>>>>>

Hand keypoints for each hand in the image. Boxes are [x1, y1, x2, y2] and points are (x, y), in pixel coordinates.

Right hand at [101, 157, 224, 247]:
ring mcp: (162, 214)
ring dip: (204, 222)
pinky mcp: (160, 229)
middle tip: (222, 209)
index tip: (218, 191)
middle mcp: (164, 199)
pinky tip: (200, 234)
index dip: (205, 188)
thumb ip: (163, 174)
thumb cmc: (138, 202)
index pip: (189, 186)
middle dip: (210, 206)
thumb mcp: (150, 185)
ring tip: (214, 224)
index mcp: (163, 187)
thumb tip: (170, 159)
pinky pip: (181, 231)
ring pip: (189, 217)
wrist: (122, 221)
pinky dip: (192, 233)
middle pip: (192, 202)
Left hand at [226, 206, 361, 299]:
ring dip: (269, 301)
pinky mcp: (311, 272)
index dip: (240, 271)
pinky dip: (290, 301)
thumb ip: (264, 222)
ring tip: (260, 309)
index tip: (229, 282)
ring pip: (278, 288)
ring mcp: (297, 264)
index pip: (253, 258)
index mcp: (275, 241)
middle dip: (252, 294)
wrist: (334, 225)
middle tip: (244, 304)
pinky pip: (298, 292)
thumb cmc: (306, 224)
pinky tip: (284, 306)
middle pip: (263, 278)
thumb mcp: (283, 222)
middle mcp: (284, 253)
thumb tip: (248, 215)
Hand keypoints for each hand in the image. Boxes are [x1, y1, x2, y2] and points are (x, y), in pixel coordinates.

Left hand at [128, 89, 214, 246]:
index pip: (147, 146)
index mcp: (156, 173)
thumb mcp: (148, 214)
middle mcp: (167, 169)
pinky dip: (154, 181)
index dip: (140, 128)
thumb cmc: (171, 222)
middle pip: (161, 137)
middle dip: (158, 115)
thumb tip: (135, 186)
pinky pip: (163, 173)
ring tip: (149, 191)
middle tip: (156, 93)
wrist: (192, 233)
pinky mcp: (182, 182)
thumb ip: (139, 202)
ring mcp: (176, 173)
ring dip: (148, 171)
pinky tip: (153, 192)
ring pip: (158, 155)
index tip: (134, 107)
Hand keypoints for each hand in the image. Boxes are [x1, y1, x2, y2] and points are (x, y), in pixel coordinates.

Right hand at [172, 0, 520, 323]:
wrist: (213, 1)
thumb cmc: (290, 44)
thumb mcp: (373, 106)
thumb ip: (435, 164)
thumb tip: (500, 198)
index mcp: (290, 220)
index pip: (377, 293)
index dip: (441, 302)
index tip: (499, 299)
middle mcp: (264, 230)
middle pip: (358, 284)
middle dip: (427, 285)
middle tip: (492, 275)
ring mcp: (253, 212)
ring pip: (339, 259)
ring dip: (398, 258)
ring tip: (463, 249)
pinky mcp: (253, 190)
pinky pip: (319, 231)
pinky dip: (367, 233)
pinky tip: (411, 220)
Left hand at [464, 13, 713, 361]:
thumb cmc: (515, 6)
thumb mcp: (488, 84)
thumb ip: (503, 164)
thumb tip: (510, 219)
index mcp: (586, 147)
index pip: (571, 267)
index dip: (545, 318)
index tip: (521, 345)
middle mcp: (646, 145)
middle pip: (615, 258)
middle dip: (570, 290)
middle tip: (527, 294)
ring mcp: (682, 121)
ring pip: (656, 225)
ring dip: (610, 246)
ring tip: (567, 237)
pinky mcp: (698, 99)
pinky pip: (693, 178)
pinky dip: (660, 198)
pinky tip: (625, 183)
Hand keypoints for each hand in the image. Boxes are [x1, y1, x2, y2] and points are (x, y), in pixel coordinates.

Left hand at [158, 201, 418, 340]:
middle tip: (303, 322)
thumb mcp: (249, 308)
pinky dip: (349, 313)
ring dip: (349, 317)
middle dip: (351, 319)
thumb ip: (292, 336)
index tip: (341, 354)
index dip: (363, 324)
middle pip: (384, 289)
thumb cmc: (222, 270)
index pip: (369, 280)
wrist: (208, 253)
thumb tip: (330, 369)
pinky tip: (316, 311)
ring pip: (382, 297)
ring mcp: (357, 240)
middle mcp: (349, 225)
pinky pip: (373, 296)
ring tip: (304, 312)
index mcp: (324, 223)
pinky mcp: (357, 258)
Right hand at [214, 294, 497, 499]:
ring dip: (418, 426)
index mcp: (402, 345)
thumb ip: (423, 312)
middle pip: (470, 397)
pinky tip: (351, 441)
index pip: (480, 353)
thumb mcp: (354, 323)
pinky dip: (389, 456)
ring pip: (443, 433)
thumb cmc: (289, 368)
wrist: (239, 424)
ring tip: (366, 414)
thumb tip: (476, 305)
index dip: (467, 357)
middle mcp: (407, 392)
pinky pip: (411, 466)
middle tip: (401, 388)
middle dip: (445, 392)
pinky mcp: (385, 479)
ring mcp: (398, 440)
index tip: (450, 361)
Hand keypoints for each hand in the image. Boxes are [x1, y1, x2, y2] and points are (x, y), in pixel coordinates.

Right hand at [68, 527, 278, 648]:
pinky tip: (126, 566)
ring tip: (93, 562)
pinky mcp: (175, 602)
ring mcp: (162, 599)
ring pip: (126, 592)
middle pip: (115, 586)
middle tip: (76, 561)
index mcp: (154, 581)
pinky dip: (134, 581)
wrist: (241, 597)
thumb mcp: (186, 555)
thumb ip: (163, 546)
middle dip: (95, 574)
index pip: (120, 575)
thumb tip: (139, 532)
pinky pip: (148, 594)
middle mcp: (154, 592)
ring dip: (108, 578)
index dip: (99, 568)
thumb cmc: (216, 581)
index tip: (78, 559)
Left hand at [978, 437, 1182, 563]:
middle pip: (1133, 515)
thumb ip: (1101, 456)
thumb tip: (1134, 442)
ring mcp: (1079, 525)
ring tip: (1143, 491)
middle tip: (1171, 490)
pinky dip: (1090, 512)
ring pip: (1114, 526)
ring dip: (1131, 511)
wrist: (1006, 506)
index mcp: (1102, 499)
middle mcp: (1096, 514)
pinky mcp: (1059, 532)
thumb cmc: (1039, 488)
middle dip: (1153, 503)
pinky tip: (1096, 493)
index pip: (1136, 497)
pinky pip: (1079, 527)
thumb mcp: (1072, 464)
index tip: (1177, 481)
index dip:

<<<<<

● EXERCISE PROMPT
Every entry must be duplicated exactly as it stands.

● ANSWER TO THE EXERCISE
Hand keypoints for each hand in the image. Boxes are [x1, y1, x2, y2] and points are (x, y), in pixel coordinates.

Right hand at [101, 157, 224, 247]:
ring mcp: (162, 214)
ring dip: (204, 222)
pinky mcp: (160, 229)
middle tip: (222, 209)
index tip: (218, 191)
middle mcp: (164, 199)
pinky tip: (200, 234)
index dip: (205, 188)
thumb ip: (163, 174)
thumb cmc: (138, 202)
index pip: (189, 186)
middle dip: (210, 206)
thumb mcp: (150, 185)
ring tip: (214, 224)
index mcp: (163, 187)
thumb tip: (170, 159)
pinky pip: (181, 231)
ring pip: (189, 217)
wrist: (122, 221)
pinky dip: (192, 233)
middle pip: (192, 202)
Left hand at [226, 206, 361, 299]:
ring dip: (269, 301)
pinky mcp: (311, 272)
index dip: (240, 271)
pinky dip: (290, 301)
thumb ip: (264, 222)
ring tip: (260, 309)
index tip: (229, 282)
ring pip: (278, 288)
ring mcp: (297, 264)
index pip: (253, 258)
index mcp: (275, 241)
middle dip: (252, 294)
wrist: (334, 225)
middle tip: (244, 304)
pinky pip: (298, 292)
thumb cmc: (306, 224)
pinky tip: (284, 306)
middle pip: (263, 278)
thumb mcp: (283, 222)
middle mcp: (284, 253)
thumb tip: (248, 215)
Hand keypoints for each hand in the image. Boxes are [x1, y1, x2, y2] and points are (x, y), in pixel coordinates.

Left hand at [128, 89, 214, 246]:
index pip: (147, 146)
index mcp: (156, 173)
thumb mcp: (148, 214)
middle mcp: (167, 169)
pinky dip: (154, 181)
index dip: (140, 128)
thumb cmc: (171, 222)
middle pip: (161, 137)
middle dip: (158, 115)
thumb tip: (135, 186)
pinky pip: (163, 173)
ring tip: (149, 191)
middle tip: (156, 93)
wrist: (192, 233)
pinky mcp: (182, 182)
thumb ip: (139, 202)
ring mcp: (176, 173)
ring dip: (148, 171)
pinky tip: (153, 192)
ring pip: (158, 155)
index tip: (134, 107)
Hand keypoints for each hand in the image. Boxes are [x1, y1, x2, y2] and points are (x, y), in pixel coordinates.

Right hand at [172, 0, 520, 323]:
wrist: (213, 1)
thumb cmc: (290, 44)
thumb mcp: (373, 106)
thumb ip: (435, 164)
thumb tip: (500, 198)
index mcp: (290, 220)
index pip: (377, 293)
index dip: (441, 302)
index tip: (499, 299)
middle mcp: (264, 230)
middle pip: (358, 284)
middle dip: (427, 285)
middle tip: (492, 275)
ring mcp: (253, 212)
ring pip: (339, 259)
ring dip: (398, 258)
ring tip: (463, 249)
pinky mcp: (253, 190)
pinky pip: (319, 231)
pinky dip: (367, 233)
pinky tip: (411, 220)
Left hand at [464, 13, 713, 361]:
thumb cmc: (515, 6)
thumb mcp: (488, 84)
thumb ip: (503, 164)
thumb tip: (510, 219)
index mcp: (586, 147)
index pip: (571, 267)
index dip: (545, 318)
index tip: (521, 345)
middle mcp: (646, 145)
middle pip: (615, 258)
middle dip: (570, 290)
middle tip: (527, 294)
ring mcp: (682, 121)
ring pip: (656, 225)
ring dip: (610, 246)
ring tip: (567, 237)
pinky mcp: (698, 99)
pinky pip: (693, 178)
pinky dip: (660, 198)
pinky tip: (625, 183)
Hand keypoints for each hand in the image. Boxes are [x1, y1, x2, y2] and points are (x, y), in pixel coordinates.

Left hand at [158, 201, 418, 340]:
middle tip: (303, 322)
thumb mcp: (249, 308)
pinky dip: (349, 313)
ring dip: (349, 317)
middle dip: (351, 319)
thumb ip: (292, 336)
index tip: (341, 354)
index dip: (363, 324)
middle pip: (384, 289)
thumb cmc: (222, 270)
index pip: (369, 280)
wrist: (208, 253)
thumb tip: (330, 369)
pinky tip: (316, 311)
ring pip: (382, 297)
ring mcp: (357, 240)
middle mcp: (349, 225)
pinky pip: (373, 296)
ring tip: (304, 312)
index mcp: (324, 223)
pinky mcp: (357, 258)
Right hand at [214, 294, 497, 499]:
ring dip: (418, 426)
index mcp: (402, 345)
thumb ip: (423, 312)
middle pip: (470, 397)
pinky tip: (351, 441)
index pip: (480, 353)
thumb mcp: (354, 323)
pinky dip: (389, 456)
ring pip: (443, 433)
thumb cmc: (289, 368)
wrist: (239, 424)
ring tip: (366, 414)
thumb tip: (476, 305)
index dip: (467, 357)
middle mcp: (407, 392)
pinky pip: (411, 466)
middle tip: (401, 388)
middle dip: (445, 392)
pinky mcp: (385, 479)
ring mcp: (398, 440)
index tip: (450, 361)
Hand keypoints for each hand in the image. Boxes are [x1, y1, x2, y2] and points are (x, y), in pixel coordinates.

Right hand at [68, 527, 278, 648]:
pinky tip: (126, 566)
ring tip: (93, 562)
pinky mcp: (175, 602)
ring mcp: (162, 599)
ring pip: (126, 592)
middle pip: (115, 586)
middle tip: (76, 561)
index mcp: (154, 581)
pinky dip: (134, 581)
wrist: (241, 597)
thumb mcp: (186, 555)
thumb ip: (163, 546)
middle dip: (95, 574)
index pip: (120, 575)
thumb tip: (139, 532)
pinky pip: (148, 594)
middle mcp: (154, 592)
ring dip: (108, 578)
index dip: (99, 568)
thumb cmc: (216, 581)
index tip: (78, 559)
Left hand at [978, 437, 1182, 563]:
middle pip: (1133, 515)
thumb ip: (1101, 456)
thumb tip: (1134, 442)
ring mcp: (1079, 525)
ring tip: (1143, 491)
middle tip: (1171, 490)
pinky dip: (1090, 512)
ring pip: (1114, 526)
ring dip: (1131, 511)
wrist: (1006, 506)
index mcp: (1102, 499)
middle mcp: (1096, 514)
pinky mcp: (1059, 532)
thumb cmc: (1039, 488)
middle dip: (1153, 503)
pinky tip: (1096, 493)
index pip: (1136, 497)
pinky pip: (1079, 527)
thumb mcp: (1072, 464)
index tip: (1177, 481)
index dip:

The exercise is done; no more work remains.